Where does the word "объекта" occur in the material? Copy each line that has it.

Entries shown section start

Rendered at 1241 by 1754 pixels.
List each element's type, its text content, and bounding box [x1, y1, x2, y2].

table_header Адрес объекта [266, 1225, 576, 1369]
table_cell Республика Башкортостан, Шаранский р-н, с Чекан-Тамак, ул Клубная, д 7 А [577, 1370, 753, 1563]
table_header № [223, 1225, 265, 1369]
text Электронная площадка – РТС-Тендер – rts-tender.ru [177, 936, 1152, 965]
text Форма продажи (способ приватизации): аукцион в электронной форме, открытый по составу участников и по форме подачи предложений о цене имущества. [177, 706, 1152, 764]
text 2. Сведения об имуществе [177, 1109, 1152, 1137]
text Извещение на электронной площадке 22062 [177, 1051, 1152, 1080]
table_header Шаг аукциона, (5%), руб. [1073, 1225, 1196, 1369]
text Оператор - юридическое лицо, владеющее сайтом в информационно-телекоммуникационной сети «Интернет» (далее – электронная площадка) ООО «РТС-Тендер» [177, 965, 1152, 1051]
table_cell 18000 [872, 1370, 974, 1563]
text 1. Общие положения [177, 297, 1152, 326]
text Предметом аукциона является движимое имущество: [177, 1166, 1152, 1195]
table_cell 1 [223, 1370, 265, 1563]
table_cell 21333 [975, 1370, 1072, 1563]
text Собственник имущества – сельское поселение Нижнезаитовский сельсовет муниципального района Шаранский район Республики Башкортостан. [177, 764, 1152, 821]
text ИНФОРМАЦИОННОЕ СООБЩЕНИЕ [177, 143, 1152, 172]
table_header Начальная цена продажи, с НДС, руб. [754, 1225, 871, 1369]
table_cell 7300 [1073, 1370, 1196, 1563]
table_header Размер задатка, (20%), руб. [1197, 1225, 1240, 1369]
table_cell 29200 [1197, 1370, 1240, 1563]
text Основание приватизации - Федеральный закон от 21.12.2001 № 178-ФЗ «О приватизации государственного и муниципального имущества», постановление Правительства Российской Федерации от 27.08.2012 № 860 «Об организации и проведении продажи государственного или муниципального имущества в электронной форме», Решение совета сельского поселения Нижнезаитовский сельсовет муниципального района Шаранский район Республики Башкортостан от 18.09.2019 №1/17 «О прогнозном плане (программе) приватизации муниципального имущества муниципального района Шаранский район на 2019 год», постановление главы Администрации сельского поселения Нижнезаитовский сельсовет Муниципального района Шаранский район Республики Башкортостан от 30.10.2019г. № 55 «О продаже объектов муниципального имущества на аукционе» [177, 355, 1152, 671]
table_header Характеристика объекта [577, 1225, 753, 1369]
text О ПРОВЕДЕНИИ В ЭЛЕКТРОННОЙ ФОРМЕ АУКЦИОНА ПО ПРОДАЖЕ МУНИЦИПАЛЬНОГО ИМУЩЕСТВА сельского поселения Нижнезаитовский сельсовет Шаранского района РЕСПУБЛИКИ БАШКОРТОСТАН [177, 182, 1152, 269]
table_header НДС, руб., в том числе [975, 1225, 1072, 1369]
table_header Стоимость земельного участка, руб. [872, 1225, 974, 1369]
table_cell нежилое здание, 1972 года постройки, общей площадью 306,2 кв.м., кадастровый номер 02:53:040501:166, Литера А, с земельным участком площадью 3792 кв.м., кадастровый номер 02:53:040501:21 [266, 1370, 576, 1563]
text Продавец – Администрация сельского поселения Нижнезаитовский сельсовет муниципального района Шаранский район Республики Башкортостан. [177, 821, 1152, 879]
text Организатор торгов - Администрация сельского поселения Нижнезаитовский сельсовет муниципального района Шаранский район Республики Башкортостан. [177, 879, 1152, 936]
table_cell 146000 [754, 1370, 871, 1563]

Entries shown section end

Your response
table_header Адрес объекта [266, 1225, 576, 1369]
table_header Характеристика объекта [577, 1225, 753, 1369]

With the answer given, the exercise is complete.